In the past several years, Lee has directed a healthy array of films (including the 2019 Western Badland), and he is not a director to sit and wait for the material to find him.
“Whether that’s (filming) something larger or going out with my own money and making a $10,000 film,” said Lee. “I will continue to do that to keep the ball moving forward and keep working. I’ve made a couple of larger films in a sense but they are still small indies. I usually am only operating with small capital in movies so it’s trying to always make something larger than what you really have. That’s always a struggle.”
Click on the media bar to hear Lee discuss how such 1980s films as 48 Hrs. and Midnight Run helped influence the comedic tone that’s layered into Final Kill:
Final Kill hits theaters, On Demand, and Digital on March 6.
Based on the bestselling novel by James Patterson and Liza Marklund, The Postcard Killings centers on New York Detective Jacob Kanon’s (The Walking Dead’sJeffrey Dean Morgan) search for the person (or maybe killers?) involved in the London murder of his son-in-law and daughter. The picture is directed by Danis Tanovic (Death in Sarajevo, Tigers).
Before his recent success on The Walking Dead, Morgan toplined the short-lived series Magic City and also had a memorable recurring role in Grey’s Anatomy. On the feature film side, Morgan has starred in Watchmen, The Losers, and the underrated thriller Desierto.
Movies that have been adapted from James Patterson’s work includes Alex Cross, Kiss The Girls and Along Came A Spider. Marklund’s novels Nobel’s Last Film and Paradise have been turned into films (she penned the screenplay for both).
The Postcard Killings, co-starring Famke Janssen and Cush Jumbo, hits theaters, On Demand, and Digital on March 13. Check out the trailer and tell us what you think!
Directed by Andy Palmer, Camp Cold Brook centers on a reality show host named Jack Wilson (Chad Michael Murray) who, along with his crew (Danielle Harris co-stars as his producer), investigate a camp that is reportedly haunted.

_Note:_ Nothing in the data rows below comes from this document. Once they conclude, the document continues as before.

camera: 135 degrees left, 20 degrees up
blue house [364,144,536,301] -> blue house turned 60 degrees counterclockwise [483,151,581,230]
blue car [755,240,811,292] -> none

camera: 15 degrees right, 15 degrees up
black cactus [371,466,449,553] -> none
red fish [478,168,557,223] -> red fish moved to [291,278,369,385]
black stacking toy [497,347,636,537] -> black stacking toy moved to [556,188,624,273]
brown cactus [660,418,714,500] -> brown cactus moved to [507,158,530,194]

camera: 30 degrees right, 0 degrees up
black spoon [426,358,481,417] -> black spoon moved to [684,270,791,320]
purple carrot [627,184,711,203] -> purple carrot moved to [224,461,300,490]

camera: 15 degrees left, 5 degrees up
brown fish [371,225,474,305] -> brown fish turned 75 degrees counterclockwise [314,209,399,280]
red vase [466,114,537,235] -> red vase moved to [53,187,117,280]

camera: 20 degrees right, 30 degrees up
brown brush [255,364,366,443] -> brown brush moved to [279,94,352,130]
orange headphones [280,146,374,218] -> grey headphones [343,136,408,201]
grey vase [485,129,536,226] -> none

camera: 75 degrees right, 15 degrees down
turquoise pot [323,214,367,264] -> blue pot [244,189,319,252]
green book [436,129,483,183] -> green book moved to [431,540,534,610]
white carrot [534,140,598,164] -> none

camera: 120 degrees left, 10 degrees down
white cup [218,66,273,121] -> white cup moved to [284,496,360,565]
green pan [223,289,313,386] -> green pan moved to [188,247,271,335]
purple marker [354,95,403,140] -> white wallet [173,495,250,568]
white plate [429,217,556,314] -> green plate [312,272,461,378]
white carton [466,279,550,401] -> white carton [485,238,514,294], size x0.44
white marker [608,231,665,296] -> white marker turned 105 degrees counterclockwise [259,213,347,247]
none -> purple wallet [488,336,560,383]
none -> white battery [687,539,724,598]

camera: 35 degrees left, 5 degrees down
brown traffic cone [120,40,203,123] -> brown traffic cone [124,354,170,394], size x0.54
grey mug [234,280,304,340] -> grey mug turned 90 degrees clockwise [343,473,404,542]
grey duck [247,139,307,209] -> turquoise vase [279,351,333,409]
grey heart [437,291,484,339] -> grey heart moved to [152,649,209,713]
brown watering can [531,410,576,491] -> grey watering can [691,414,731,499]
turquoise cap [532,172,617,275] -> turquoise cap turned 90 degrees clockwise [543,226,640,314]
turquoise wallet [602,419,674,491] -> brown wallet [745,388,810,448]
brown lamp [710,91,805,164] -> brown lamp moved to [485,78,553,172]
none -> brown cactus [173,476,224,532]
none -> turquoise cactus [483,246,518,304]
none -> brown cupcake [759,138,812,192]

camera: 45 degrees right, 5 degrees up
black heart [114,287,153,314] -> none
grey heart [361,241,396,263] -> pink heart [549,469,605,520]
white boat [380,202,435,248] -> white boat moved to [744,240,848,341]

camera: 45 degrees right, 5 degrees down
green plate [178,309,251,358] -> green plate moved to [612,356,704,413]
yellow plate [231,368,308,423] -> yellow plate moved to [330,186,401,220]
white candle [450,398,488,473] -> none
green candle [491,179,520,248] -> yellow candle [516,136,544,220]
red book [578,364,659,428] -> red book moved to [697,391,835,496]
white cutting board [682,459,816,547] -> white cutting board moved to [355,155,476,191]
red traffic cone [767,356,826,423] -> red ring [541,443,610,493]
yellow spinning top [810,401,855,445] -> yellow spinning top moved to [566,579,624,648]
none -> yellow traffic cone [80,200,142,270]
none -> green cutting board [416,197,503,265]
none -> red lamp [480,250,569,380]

Campers were drowned in a nearby creek some 20 years ago, and Jack is determined to uncover this mystery (or at least revive his soon to be canceled show).
Palmer had the benefit of collaborating with filmmaker Joe Dante (Gremlins, The ‘Burbs) for Camp Cold Brook, as Dante served as an executive producer on the project. During his early years in the industry, Dante worked with producer Roger Corman, and that mentorship has had a marked influence on his respective career. Thus, helping independent movies is a passion of Dante’s.
“At my company Renfield, we’ve been on occasion, getting involved with backing independent pictures that are made by people who can use a little help trying to get them set up,” said Dante. “When this script came along, my partner Mark Alan and I thought that this was probably a pretty good bet as something we understand and could contribute to and hopefully get made. The whole business now is about trying to get your picture made.”
Click on the media bar to hear Dante talk about how he appreciated the steady and suspenseful approach to Camp Cold Brook’s narrative.
Camp Cold Brook is now playing in select theaters and is available On Demand and Digital.